Col. Ahmed Mohammed Ali, a spokesman for Egypt's armed forces said, “the armed forces managed to stop two cars, a Toyota Doble Cabina and a Daewoo Lanos with no plates, in an area between Rafah church and a military unit under construction.”
The military spokesman added that one of the vehicles carrying “masked elements” was able to escape. He said weapons seized in the other vehicle included sacks of TNT, two automatic weapon, 50 rounds, five electric detonators and an RPG launcher.
Earlier, Egypt’s official MEAN news agency reported that “army units foiled an attack against the Rafah church at 1:00 am (2300 GMT Sunday) and seized a car packed with explosives and weapons near the church.”
Egypt's Coptic minority celebrates Monday its first Christmas under Islamist rule and amid a climate of fear and uncertainty for their future, although President Mohamed Mursi has pledged to be the “president of all Egyptians.”
In September, residents and officials reported that several Coptic families from Rafah had fled from the Sinai peninsula town that borders the Gaza Strip after receiving death threats from Islamists.

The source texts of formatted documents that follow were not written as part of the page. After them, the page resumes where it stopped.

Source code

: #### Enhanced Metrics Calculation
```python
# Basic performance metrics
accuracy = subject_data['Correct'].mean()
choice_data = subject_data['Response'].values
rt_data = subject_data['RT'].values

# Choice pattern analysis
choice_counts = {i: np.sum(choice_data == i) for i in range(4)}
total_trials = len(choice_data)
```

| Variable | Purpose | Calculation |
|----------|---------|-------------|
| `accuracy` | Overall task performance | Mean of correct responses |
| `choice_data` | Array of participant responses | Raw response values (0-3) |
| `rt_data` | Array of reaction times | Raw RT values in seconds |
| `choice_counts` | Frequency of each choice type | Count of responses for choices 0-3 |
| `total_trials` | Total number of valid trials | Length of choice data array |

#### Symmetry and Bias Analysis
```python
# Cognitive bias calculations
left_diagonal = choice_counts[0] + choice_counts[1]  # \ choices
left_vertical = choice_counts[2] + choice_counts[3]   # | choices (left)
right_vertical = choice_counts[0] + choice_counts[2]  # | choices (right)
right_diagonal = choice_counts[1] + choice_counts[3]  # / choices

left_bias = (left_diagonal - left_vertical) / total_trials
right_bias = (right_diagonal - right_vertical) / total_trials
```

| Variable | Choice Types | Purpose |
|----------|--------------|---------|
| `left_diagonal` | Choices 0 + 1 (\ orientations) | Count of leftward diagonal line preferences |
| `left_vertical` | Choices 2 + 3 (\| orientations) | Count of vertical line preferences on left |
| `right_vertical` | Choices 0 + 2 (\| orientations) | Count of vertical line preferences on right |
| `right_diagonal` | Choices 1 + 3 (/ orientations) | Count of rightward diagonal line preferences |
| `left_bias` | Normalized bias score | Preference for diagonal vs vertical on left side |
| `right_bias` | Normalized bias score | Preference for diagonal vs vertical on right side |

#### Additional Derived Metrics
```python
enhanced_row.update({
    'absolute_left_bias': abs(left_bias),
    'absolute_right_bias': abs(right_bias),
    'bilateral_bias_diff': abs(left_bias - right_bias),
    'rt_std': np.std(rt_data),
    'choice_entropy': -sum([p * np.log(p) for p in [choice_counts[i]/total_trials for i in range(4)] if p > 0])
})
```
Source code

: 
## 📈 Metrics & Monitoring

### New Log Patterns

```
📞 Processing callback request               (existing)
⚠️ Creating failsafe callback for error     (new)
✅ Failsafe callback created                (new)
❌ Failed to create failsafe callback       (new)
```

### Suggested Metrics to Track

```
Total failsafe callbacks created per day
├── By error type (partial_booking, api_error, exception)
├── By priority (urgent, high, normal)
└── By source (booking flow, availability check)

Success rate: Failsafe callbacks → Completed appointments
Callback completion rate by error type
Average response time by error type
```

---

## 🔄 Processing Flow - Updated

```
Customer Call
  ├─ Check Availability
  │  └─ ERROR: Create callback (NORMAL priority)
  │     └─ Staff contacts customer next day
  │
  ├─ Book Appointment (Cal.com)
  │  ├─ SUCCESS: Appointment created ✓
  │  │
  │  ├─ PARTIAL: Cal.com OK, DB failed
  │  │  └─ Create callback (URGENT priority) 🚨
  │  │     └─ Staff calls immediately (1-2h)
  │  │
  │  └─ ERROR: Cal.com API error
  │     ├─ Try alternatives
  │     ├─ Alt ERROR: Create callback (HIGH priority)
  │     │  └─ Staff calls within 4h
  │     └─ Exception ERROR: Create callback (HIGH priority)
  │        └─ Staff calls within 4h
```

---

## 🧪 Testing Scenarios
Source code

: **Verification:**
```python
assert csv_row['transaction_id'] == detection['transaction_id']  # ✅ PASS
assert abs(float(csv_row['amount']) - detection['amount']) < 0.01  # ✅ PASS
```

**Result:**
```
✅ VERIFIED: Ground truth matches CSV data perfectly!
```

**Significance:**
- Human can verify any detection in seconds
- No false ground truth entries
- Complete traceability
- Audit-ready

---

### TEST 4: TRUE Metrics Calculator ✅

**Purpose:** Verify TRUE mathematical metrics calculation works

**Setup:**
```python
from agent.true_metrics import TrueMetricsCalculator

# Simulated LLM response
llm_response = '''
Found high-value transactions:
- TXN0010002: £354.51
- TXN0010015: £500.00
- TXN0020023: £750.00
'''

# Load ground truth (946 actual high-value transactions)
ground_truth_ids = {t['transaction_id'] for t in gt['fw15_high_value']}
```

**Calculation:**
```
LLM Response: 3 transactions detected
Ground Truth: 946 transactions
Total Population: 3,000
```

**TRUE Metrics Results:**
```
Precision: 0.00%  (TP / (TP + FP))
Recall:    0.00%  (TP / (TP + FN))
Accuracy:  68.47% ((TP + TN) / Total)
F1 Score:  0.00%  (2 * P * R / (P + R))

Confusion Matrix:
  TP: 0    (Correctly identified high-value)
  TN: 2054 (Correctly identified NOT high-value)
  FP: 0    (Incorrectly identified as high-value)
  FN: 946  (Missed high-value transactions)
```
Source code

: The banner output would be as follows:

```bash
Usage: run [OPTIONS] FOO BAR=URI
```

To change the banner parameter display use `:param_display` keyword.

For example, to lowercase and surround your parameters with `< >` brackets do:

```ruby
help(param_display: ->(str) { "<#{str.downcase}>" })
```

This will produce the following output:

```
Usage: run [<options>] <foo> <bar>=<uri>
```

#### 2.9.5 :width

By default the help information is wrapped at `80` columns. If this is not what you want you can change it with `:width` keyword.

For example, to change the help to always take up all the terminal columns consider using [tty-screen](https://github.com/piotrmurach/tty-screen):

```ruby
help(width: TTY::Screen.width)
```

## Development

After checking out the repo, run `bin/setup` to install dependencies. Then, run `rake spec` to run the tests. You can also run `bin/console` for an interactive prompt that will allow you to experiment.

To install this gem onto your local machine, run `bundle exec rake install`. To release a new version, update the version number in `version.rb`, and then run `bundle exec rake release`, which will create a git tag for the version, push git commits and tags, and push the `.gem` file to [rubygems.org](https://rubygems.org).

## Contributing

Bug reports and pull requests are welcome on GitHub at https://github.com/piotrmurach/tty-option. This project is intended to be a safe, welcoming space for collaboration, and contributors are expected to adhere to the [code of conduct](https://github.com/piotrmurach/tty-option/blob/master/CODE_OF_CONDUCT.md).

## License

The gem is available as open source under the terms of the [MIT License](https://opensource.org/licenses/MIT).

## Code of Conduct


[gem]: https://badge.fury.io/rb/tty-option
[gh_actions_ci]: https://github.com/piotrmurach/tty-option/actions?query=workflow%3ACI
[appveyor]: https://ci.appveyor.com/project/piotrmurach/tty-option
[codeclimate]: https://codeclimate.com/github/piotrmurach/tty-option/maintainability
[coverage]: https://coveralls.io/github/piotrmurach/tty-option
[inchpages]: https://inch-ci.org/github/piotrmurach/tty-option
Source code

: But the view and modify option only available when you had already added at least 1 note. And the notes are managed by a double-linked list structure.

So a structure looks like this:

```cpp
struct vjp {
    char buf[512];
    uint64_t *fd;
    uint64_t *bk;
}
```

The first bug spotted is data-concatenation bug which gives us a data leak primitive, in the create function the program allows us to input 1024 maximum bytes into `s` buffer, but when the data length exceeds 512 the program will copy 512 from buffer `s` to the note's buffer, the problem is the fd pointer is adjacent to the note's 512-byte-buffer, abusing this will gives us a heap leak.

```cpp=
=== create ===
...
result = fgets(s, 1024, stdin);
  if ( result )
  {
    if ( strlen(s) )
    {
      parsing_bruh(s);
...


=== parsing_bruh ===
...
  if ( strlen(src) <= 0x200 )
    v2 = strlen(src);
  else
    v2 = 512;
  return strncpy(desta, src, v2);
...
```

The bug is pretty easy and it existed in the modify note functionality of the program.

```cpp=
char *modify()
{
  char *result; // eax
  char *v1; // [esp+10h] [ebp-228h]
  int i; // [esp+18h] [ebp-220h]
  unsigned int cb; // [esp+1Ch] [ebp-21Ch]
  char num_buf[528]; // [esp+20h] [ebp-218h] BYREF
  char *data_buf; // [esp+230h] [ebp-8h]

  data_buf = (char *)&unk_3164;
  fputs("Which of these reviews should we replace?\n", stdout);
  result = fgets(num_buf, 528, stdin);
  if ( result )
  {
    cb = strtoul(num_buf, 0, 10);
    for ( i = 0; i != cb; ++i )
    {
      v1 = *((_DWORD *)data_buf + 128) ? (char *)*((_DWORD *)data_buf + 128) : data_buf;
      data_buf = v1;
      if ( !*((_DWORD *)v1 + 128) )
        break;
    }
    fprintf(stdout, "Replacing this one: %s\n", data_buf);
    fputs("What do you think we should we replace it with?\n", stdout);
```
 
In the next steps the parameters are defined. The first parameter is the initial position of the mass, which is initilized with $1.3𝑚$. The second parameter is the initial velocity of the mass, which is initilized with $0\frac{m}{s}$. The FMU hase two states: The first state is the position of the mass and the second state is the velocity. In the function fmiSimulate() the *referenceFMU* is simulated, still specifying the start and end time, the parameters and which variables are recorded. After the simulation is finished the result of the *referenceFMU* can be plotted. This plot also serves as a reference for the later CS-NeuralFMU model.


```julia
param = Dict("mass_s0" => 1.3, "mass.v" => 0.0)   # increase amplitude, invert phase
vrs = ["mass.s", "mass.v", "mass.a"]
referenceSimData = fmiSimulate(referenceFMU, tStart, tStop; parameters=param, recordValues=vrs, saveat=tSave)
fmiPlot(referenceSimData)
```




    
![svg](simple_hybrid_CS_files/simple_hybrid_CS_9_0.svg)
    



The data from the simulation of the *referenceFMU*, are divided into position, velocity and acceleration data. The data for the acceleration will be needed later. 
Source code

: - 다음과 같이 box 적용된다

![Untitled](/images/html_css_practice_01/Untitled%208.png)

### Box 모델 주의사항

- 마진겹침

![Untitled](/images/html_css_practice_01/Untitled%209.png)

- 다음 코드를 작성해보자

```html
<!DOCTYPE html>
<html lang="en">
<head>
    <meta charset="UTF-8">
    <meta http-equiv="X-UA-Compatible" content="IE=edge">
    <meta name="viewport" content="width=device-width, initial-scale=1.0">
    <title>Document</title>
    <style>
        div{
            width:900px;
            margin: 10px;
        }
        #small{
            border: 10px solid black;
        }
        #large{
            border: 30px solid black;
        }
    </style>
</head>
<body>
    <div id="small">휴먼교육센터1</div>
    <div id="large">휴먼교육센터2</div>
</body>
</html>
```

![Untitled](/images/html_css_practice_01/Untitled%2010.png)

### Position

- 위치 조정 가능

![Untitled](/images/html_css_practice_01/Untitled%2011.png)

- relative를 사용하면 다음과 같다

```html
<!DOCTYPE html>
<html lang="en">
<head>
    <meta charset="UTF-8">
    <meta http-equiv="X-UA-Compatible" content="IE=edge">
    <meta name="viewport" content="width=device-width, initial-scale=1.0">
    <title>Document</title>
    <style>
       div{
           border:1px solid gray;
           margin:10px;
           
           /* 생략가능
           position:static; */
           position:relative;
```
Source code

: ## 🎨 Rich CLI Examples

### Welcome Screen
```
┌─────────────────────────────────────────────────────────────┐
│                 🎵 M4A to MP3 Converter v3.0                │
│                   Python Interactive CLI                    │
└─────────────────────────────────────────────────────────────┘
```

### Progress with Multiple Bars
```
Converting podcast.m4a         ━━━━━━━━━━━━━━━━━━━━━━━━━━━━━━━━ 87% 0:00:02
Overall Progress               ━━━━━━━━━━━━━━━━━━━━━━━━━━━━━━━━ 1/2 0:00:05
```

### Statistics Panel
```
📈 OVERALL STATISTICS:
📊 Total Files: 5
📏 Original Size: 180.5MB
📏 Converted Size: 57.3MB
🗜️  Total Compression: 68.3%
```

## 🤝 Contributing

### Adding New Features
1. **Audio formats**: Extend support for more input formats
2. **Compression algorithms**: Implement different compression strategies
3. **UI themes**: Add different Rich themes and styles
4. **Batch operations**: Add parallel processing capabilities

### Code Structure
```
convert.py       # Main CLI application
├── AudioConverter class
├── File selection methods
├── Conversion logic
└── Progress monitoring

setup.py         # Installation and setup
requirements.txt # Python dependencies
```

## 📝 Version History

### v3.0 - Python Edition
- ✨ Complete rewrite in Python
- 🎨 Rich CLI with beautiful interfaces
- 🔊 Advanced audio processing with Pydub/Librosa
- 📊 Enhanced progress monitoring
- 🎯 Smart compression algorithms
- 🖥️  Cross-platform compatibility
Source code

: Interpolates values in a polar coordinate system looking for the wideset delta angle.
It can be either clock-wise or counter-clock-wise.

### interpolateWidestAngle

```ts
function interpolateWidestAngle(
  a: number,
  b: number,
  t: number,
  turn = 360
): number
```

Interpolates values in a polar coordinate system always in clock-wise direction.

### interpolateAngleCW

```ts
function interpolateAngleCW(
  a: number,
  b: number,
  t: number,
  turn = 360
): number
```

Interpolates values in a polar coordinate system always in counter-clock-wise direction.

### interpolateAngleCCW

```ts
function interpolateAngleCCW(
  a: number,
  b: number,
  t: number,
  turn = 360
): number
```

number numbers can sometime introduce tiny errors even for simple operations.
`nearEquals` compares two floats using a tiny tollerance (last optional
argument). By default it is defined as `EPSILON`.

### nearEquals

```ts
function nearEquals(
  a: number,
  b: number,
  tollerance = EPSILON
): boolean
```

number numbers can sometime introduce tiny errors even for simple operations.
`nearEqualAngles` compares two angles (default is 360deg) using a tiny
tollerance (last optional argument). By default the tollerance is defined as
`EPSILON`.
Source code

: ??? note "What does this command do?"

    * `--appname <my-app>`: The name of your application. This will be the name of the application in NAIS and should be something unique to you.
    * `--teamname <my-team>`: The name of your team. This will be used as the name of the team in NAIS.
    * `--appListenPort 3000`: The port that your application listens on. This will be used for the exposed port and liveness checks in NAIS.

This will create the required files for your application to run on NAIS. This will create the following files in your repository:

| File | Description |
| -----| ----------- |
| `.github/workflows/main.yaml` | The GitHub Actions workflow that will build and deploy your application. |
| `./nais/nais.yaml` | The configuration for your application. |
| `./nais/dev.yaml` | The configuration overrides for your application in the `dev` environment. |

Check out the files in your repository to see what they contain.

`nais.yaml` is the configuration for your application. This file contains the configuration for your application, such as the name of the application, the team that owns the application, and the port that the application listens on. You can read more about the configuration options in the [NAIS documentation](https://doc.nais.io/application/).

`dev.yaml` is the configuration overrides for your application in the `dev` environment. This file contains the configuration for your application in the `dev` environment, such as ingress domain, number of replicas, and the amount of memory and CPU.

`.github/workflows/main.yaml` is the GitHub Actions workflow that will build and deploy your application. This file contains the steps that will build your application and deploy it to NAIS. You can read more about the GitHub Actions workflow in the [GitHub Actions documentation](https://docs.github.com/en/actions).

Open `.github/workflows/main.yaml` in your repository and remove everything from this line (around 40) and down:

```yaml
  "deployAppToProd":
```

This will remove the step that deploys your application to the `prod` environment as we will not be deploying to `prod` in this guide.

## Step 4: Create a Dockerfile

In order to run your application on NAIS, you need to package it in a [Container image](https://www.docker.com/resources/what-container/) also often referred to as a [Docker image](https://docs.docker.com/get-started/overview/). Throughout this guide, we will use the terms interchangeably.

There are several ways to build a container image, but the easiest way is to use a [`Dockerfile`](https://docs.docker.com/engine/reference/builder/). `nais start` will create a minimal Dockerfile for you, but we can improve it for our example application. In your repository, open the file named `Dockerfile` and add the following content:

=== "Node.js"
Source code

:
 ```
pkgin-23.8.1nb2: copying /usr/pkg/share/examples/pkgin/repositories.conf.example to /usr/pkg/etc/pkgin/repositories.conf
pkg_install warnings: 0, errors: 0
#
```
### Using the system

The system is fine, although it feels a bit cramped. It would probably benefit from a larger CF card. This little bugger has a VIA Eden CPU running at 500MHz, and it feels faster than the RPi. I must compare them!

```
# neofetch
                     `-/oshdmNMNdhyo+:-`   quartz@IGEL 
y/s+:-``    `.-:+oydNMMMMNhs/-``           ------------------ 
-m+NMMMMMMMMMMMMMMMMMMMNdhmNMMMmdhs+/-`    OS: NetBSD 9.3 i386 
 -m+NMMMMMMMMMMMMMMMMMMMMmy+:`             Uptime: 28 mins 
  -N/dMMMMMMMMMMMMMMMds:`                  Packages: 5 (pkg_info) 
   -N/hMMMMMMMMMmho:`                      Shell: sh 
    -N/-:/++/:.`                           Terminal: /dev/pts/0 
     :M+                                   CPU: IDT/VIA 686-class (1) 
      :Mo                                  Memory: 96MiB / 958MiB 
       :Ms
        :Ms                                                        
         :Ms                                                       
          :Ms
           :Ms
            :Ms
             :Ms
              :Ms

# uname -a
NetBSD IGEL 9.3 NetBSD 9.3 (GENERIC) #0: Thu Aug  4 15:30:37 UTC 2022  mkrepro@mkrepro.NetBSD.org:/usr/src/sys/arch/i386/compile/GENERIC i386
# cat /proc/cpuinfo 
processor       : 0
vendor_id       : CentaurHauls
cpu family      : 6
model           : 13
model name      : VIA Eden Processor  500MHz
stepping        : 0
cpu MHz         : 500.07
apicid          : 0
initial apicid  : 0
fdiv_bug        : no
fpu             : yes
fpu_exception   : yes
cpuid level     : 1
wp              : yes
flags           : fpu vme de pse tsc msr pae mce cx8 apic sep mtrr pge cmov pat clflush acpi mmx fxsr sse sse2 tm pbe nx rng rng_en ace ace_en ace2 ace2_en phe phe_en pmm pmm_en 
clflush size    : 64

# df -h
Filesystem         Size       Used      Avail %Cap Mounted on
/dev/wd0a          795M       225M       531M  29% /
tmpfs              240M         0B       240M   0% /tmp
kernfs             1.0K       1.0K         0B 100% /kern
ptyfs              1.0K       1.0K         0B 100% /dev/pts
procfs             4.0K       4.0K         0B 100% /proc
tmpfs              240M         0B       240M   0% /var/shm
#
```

Egyptian security sources suggested, meanwhile, that the planned attack could have been aimed at a military camp under construction near the church which has been targeted in the past by Islamist militants.
They said the church has been lying abandoned for the past two years after it was torched in the aftermath of the countrywide uprising that toppled the regime of former president Hosni Mubarak in February 2011.
It was not immediately clear who was behind the planned attack but one security source said the perpetrators were “probably radical Islamists whom security forces have been tracking for months.”
Mursi, who hails from the powerful Muslim Brotherhood, visited the Sinai peninsula in October to meet with and reassure Coptic families, telling them that “your security is our security”.
Egypt's Copts, who make up six to 10 percent of the country's population of 83 million, have regularly complained of discrimination and marginalisation and have also been the target of numerous sectarian attacks.
One of the worst incidents of violence occurred on January 1, 2011 when 23 people were killed in an attack on a Coptic church in the Mediterranean city of Alexandria.
Sinai, a scarcely populated peninsula home to lucrative tourist resorts in the south and shadowy Islamist militants in the north, is a major transit point for arms smuggling to Gaza which is ruled by the Islamist Hamas group.
Security in the desert and mountainous region collapsed after the uprising that toppled Mubarak.
Since his downfall, several militant attacks have targeted police and soldiers, including a brazen August 5 ambush on an army outpost that killed 16 soldiers.
The military launched a wide-ranging campaign after that attack to flush out militants, but drive-by shootings have continued.
And on Friday security officials announced the seizure in Sinai of U.S.-made anti-tank and surface-to-air missiles destined for Gaza, where militants have said they would acquire more weapons to use against Israel.